Première hypothèse : l’autorisation de l’ANSM, délivrée à la demande du prescripteur
Cette autorisation peut être délivrée sous les conditions suivantes :
- traitement d'une maladie grave, rare ou invalidante ;
- pour un patient nommément désigné ;
- pour une durée maximale d'un an renouvelable ;
- pour un médicament qui ne dispose pas, quelle que soit l'indication thérapeutique, d'une AMM ou médicament qui a fait l'objet d'un arrêt de commercialisation et dont l'AMM ne porte pas sur l'indication thérapeutique sollicitée.
L’autorisation peut être délivrée pour un médicament faisant l'objet, à un stade très précoce, d'une recherche dans l'indication considérée, sous certaines conditions :
- la mise en œuvre du traitement ne peut être différée ;
- le patient ne peut pas participer à cette recherche ;
- l'entreprise qui assure l'exploitation du médicament s'engage à déposer une demande d'accès précoce.

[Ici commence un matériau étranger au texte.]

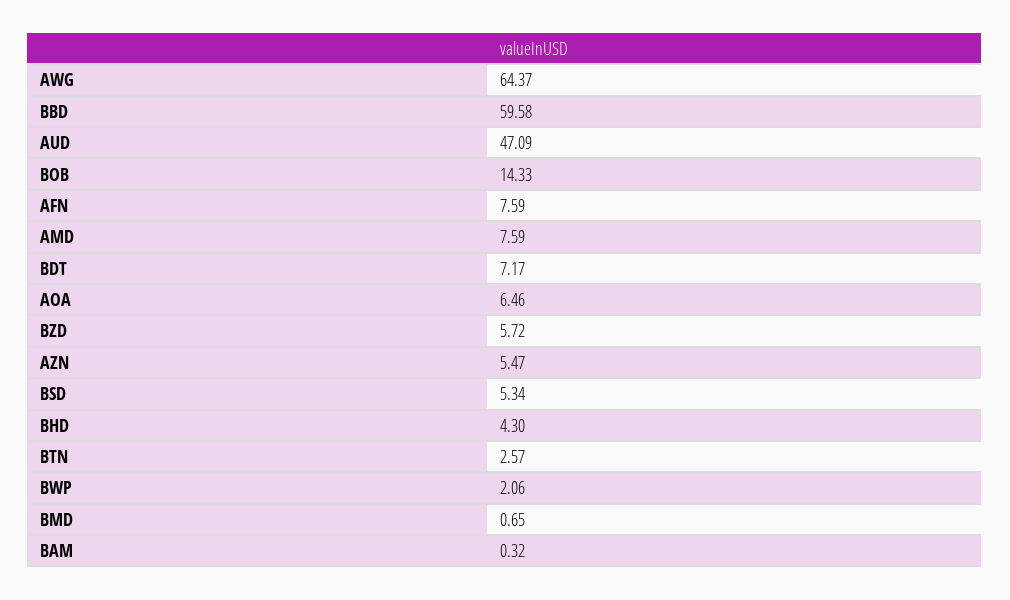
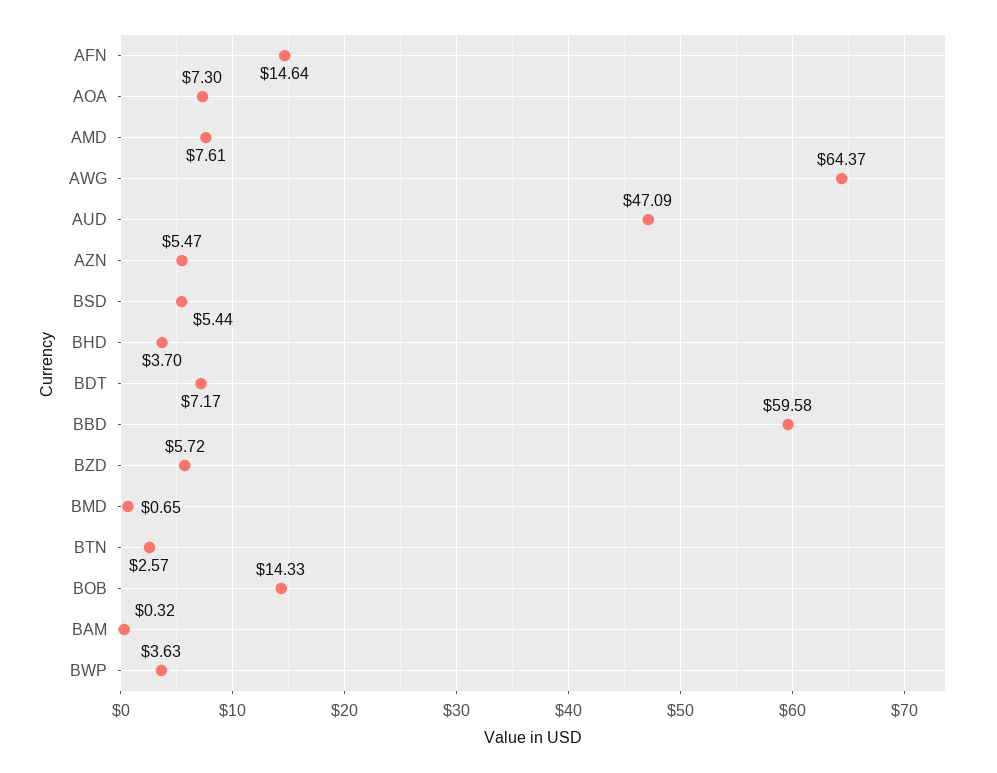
  {
    "AWG": 64.37,
    "BBD": 59.58,
    "AUD": 47.09,
    "BOB": 14.33,
-   "AFN": 7.59,
+   "AFN": 14.64,
-   "AMD": 7.59,
+   "AMD": 7.61,
    "BDT": 7.17,
-   "AOA": 6.46,
+   "AOA": 7.3,
    "BZD": 5.72,
    "AZN": 5.47,
-   "BSD": 5.34,
+   "BSD": 5.44,
-   "BHD": 4.3,
+   "BHD": 3.7,
    "BTN": 2.57,
-   "BWP": 2.06,
+   "BWP": 3.63,
    "BMD": 0.65,
    "BAM": 0.32
  }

Deuxième hypothèse : l’établissement par l’ANSM d’un cadre de prescription compassionnelle, de sa propre initiative ou sur demande du ministre chargé de la Santé
Ce cadre de prescription est établi sous les conditions suivantes :
- médicament faisant l’objet, pour d'autres indications, d'une AMM délivrée par l'ANSM ou par la Commission européenne, afin de sécuriser une prescription non conforme à cette autorisation, y compris quand il existe un traitement disposant d'une AMM, dès lors qu’il ne s'agit pas d'un médicament de même principe actif, de même dosage et de même forme pharmaceutique ;
- pour une durée de trois ans renouvelable.

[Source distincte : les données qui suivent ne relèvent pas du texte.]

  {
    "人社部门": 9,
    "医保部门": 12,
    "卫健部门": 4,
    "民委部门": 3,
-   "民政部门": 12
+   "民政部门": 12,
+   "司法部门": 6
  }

- le prescripteur juge que le traitement répond, au moins aussi bien que le médicament ayant fait l'objet de l'AMM dans cette indication, aux besoins du patient.
Un suivi étroit des patients traités dans le cadre de l’accès compassionnel
Quelle que soit l’hypothèse (autorisation ou cadre de prescription au titre de l'accès compassionnel), un protocole d'utilisation thérapeutique et de suivi des patients est indispensable et imposé par l’article L. 5121-12-1 du CSP.
Le texte ne prévoit que deux exceptions :
- lorsqu'il existe suffisamment de recul sur les conditions d'utilisation du médicament dans l'indication faisant l'objet du cadre de prescription compassionnelle ;
- lorsqu’il existe un autre médicament comparable disposant d'une AMM dans cette indication.
Les informations concernant l'efficacité, les effets indésirables et les conditions réelles d'utilisation du médicament ainsi que, le cas échéant, les caractéristiques de la population bénéficiant du médicament ainsi autorisé ou encadré doivent être recueillies.
Ce recueil est réalisé par les prescripteurs suivant les modalités fixées par l’ANSM, dans le strict respect du secret médical.
L’indispensable information du patient
Le prescripteur doit informer le patient, ou son représentant légal s'il est mineur, ou la personne chargée de la mesure de protection s’il s’agit d’un majeur protégé, ou encore la personne de confiance :
- que la prescription du médicament ne s'effectue pas dans le cadre d'une AMM mais de l'accès compassionnel ;
- le cas échéant, de l'absence d'alternative thérapeutique ;
- des risques encourus ;
- des contraintes et des bénéfices susceptibles d'être apportés par le médicament ;
- des conditions de prise en charge, par l'assurance maladie, du médicament prescrit dans l'indication considérée.
La mention "Prescription au titre d'un accès compassionnel en dehors du cadre d'une AMM" doit apparaître sur l’ordonnance.